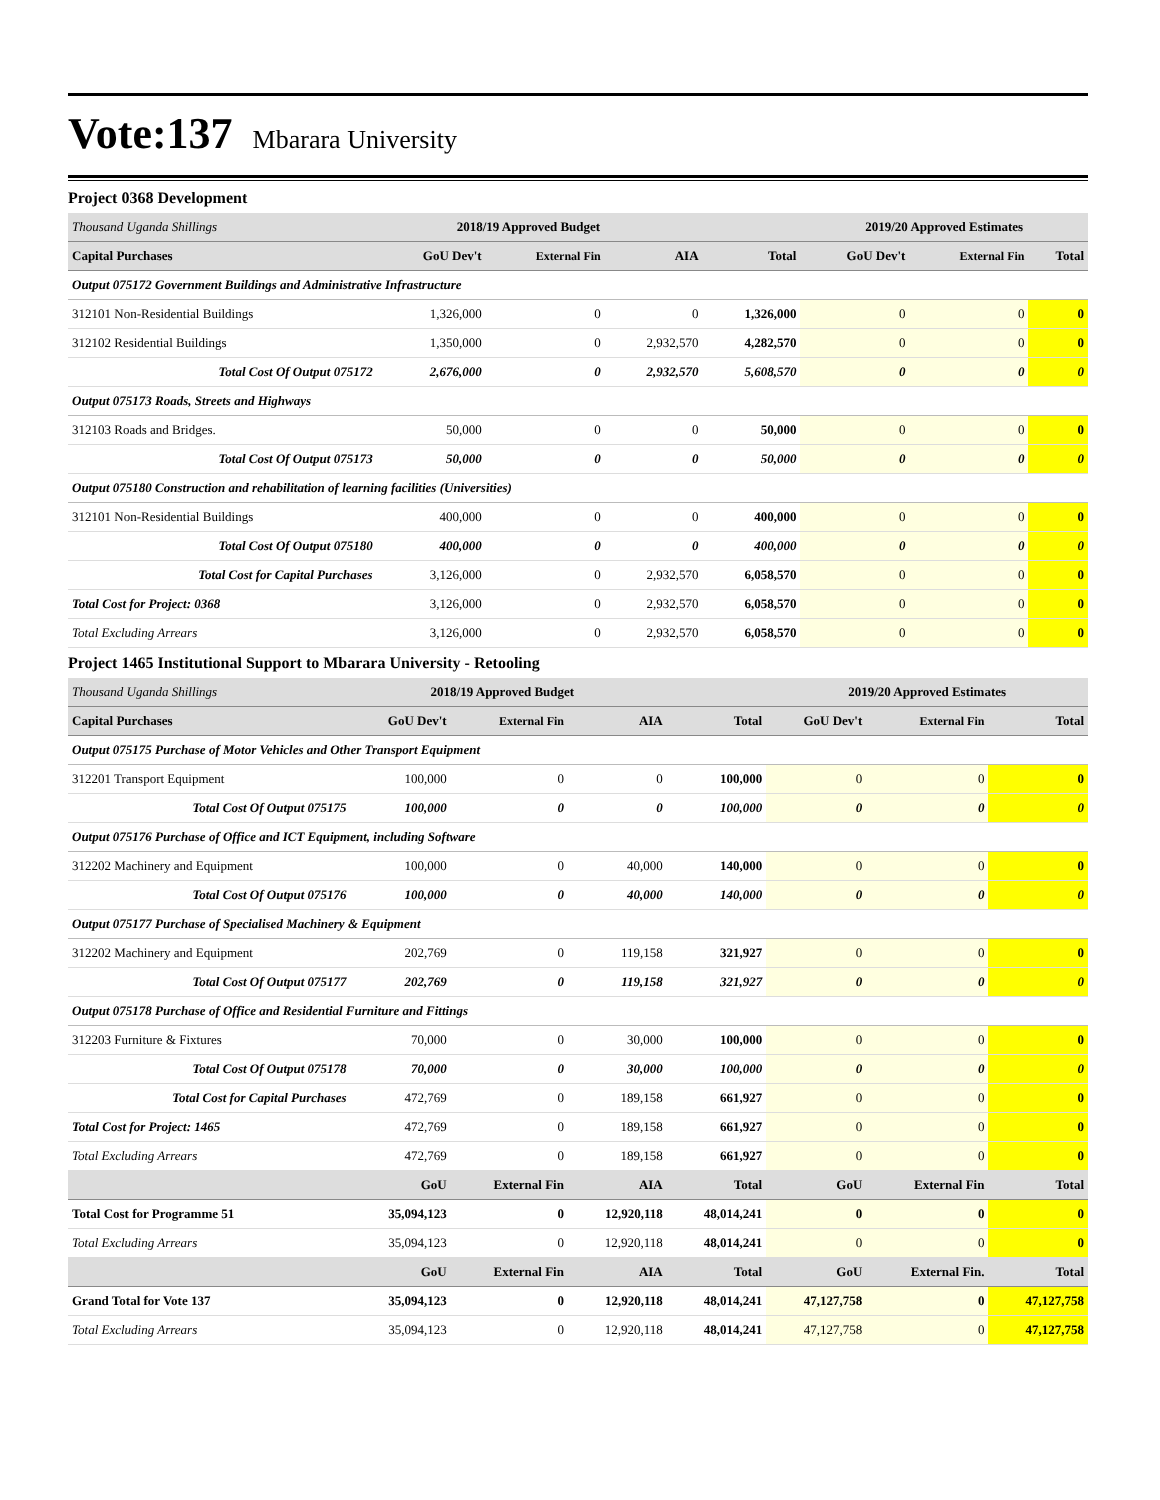Vote:137 Mbarara University
Project 0368 Development
| Thousand Uganda Shillings | 2018/19 Approved Budget | | | | 2019/20 Approved Estimates | | |
| Capital Purchases | GoU Dev't | External Fin | AIA | Total | GoU Dev't | External Fin | Total |
| Output 075172 Government Buildings and Administrative Infrastructure | | | | | | | |
| 312101 Non-Residential Buildings | 1,326,000 | 0 | 0 | 1,326,000 | 0 | 0 | 0 |
| 312102 Residential Buildings | 1,350,000 | 0 | 2,932,570 | 4,282,570 | 0 | 0 | 0 |
| Total Cost Of Output 075172 | 2,676,000 | 0 | 2,932,570 | 5,608,570 | 0 | 0 | 0 |
| Output 075173 Roads, Streets and Highways | | | | | | | |
| 312103 Roads and Bridges. | 50,000 | 0 | 0 | 50,000 | 0 | 0 | 0 |
| Total Cost Of Output 075173 | 50,000 | 0 | 0 | 50,000 | 0 | 0 | 0 |
| Output 075180 Construction and rehabilitation of learning facilities (Universities) | | | | | | | |
| 312101 Non-Residential Buildings | 400,000 | 0 | 0 | 400,000 | 0 | 0 | 0 |
| Total Cost Of Output 075180 | 400,000 | 0 | 0 | 400,000 | 0 | 0 | 0 |
| Total Cost for Capital Purchases | 3,126,000 | 0 | 2,932,570 | 6,058,570 | 0 | 0 | 0 |
| Total Cost for Project: 0368 | 3,126,000 | 0 | 2,932,570 | 6,058,570 | 0 | 0 | 0 |
| Total Excluding Arrears | 3,126,000 | 0 | 2,932,570 | 6,058,570 | 0 | 0 | 0 |
Project 1465 Institutional Support to Mbarara University - Retooling
| Thousand Uganda Shillings | 2018/19 Approved Budget | | | | 2019/20 Approved Estimates | | |
| Capital Purchases | GoU Dev't | External Fin | AIA | Total | GoU Dev't | External Fin | Total |
| Output 075175 Purchase of Motor Vehicles and Other Transport Equipment | | | | | | | |
| 312201 Transport Equipment | 100,000 | 0 | 0 | 100,000 | 0 | 0 | 0 |
| Total Cost Of Output 075175 | 100,000 | 0 | 0 | 100,000 | 0 | 0 | 0 |
| Output 075176 Purchase of Office and ICT Equipment, including Software | | | | | | | |
| 312202 Machinery and Equipment | 100,000 | 0 | 40,000 | 140,000 | 0 | 0 | 0 |
| Total Cost Of Output 075176 | 100,000 | 0 | 40,000 | 140,000 | 0 | 0 | 0 |
| Output 075177 Purchase of Specialised Machinery & Equipment | | | | | | | |
| 312202 Machinery and Equipment | 202,769 | 0 | 119,158 | 321,927 | 0 | 0 | 0 |
| Total Cost Of Output 075177 | 202,769 | 0 | 119,158 | 321,927 | 0 | 0 | 0 |
| Output 075178 Purchase of Office and Residential Furniture and Fittings | | | | | | | |
| 312203 Furniture & Fixtures | 70,000 | 0 | 30,000 | 100,000 | 0 | 0 | 0 |
| Total Cost Of Output 075178 | 70,000 | 0 | 30,000 | 100,000 | 0 | 0 | 0 |
| Total Cost for Capital Purchases | 472,769 | 0 | 189,158 | 661,927 | 0 | 0 | 0 |
| Total Cost for Project: 1465 | 472,769 | 0 | 189,158 | 661,927 | 0 | 0 | 0 |
| Total Excluding Arrears | 472,769 | 0 | 189,158 | 661,927 | 0 | 0 | 0 |
| | GoU | External Fin | AIA | Total | GoU | External Fin | Total |
| Total Cost for Programme 51 | 35,094,123 | 0 | 12,920,118 | 48,014,241 | 0 | 0 | 0 |
| Total Excluding Arrears | 35,094,123 | 0 | 12,920,118 | 48,014,241 | 0 | 0 | 0 |
| | GoU | External Fin | AIA | Total | GoU | External Fin. | Total |
| Grand Total for Vote 137 | 35,094,123 | 0 | 12,920,118 | 48,014,241 | 47,127,758 | 0 | 47,127,758 |
| Total Excluding Arrears | 35,094,123 | 0 | 12,920,118 | 48,014,241 | 47,127,758 | 0 | 47,127,758 |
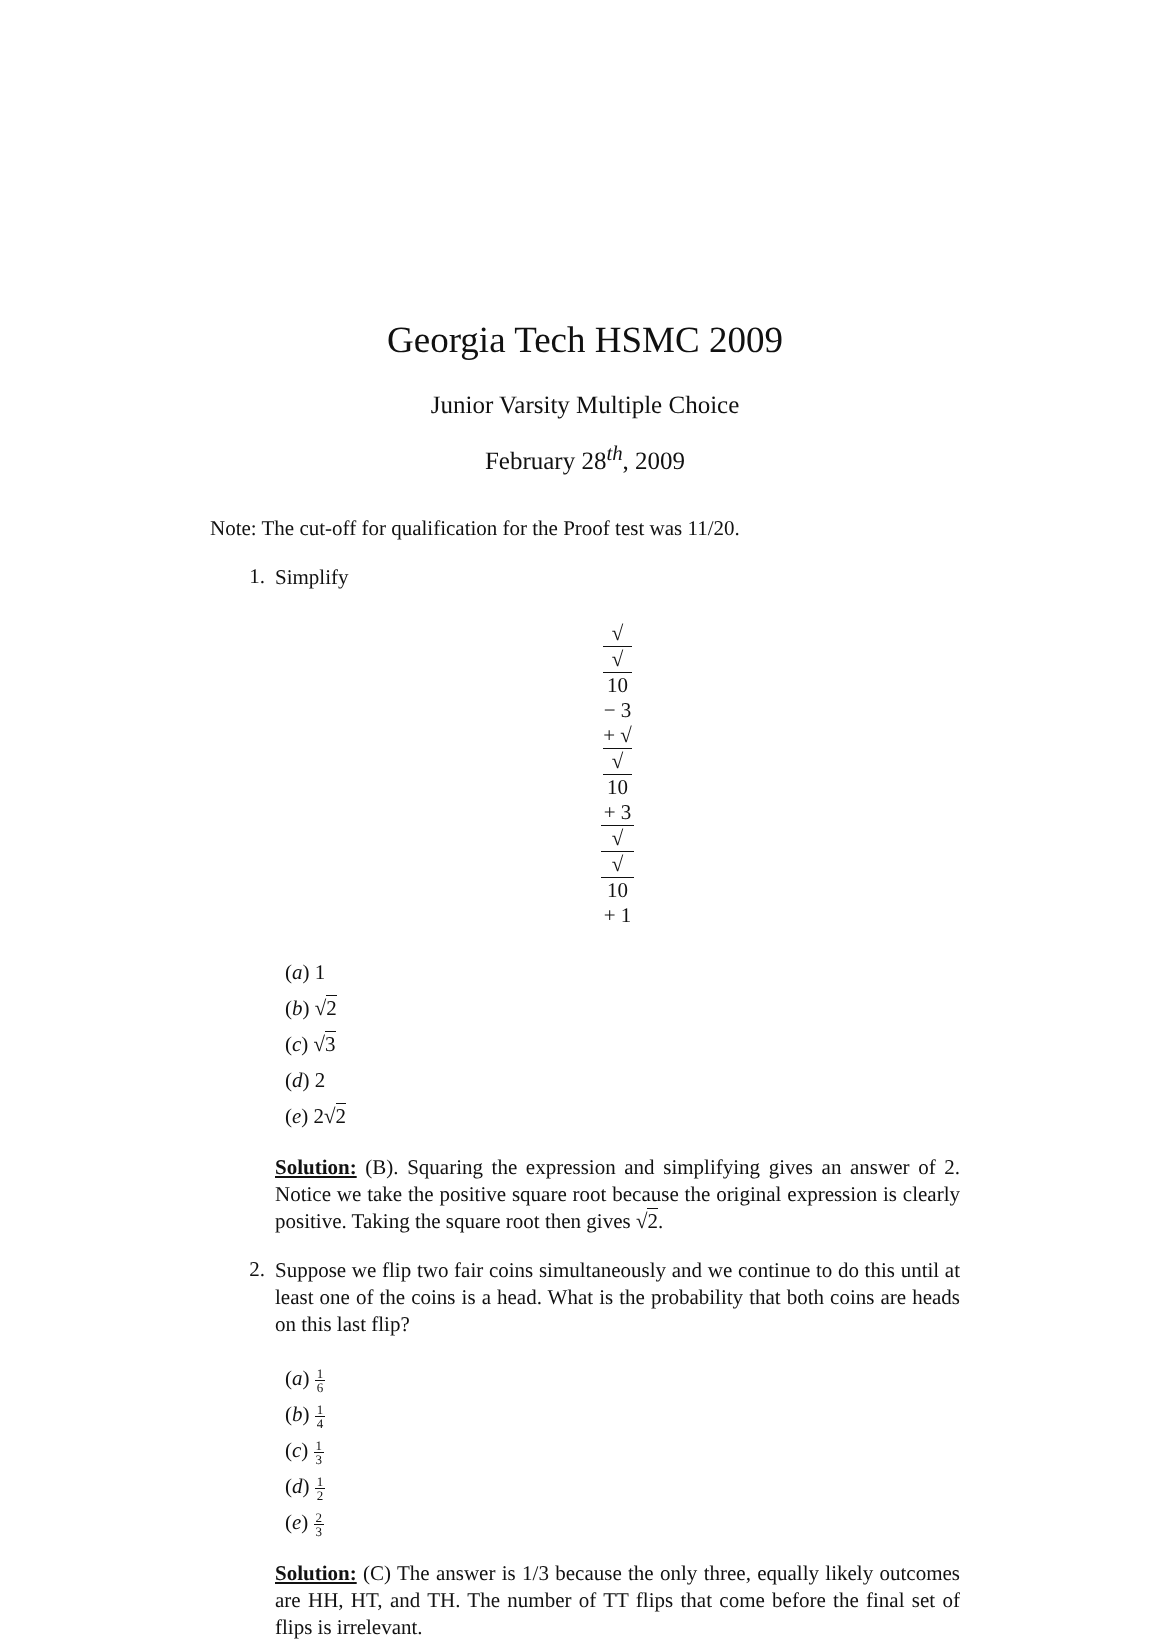Georgia Tech HSMC 2009
Junior Varsity Multiple Choice
February 28<sup>th</sup>, 2009
Note: The cut-off for qualification for the Proof test was 11/20.
1.
Simplify
√
√
10
− 3
+ √
√
10
+ 3 √
√
10
+ 1
(a) 1
(b) √2
(c) √3
(d) 2
(e) 2√2
Solution: (B). Squaring the expression and simplifying gives an answer of 2. Notice we take the positive square root because the original expression is clearly positive. Taking the square root then gives √2.
2.
Suppose we flip two fair coins simultaneously and we continue to do this until at least one of the coins is a head. What is the probability that both coins are heads on this last flip?
(a) 1 6
(b) 1 4
(c) 1 3
(d) 1 2
(e) 2 3
Solution: (C) The answer is 1/3 because the only three, equally likely outcomes are HH, HT, and TH. The number of TT flips that come before the final set of flips is irrelevant.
--- --- ---
Problem description → The answer must consist of every line in the records above that contains the word "Solution".

Answer section →
Solution: (B). Squaring the expression and simplifying gives an answer of 2. Notice we take the positive square root because the original expression is clearly positive. Taking the square root then gives √2.
Solution: (C) The answer is 1/3 because the only three, equally likely outcomes are HH, HT, and TH. The number of TT flips that come before the final set of flips is irrelevant.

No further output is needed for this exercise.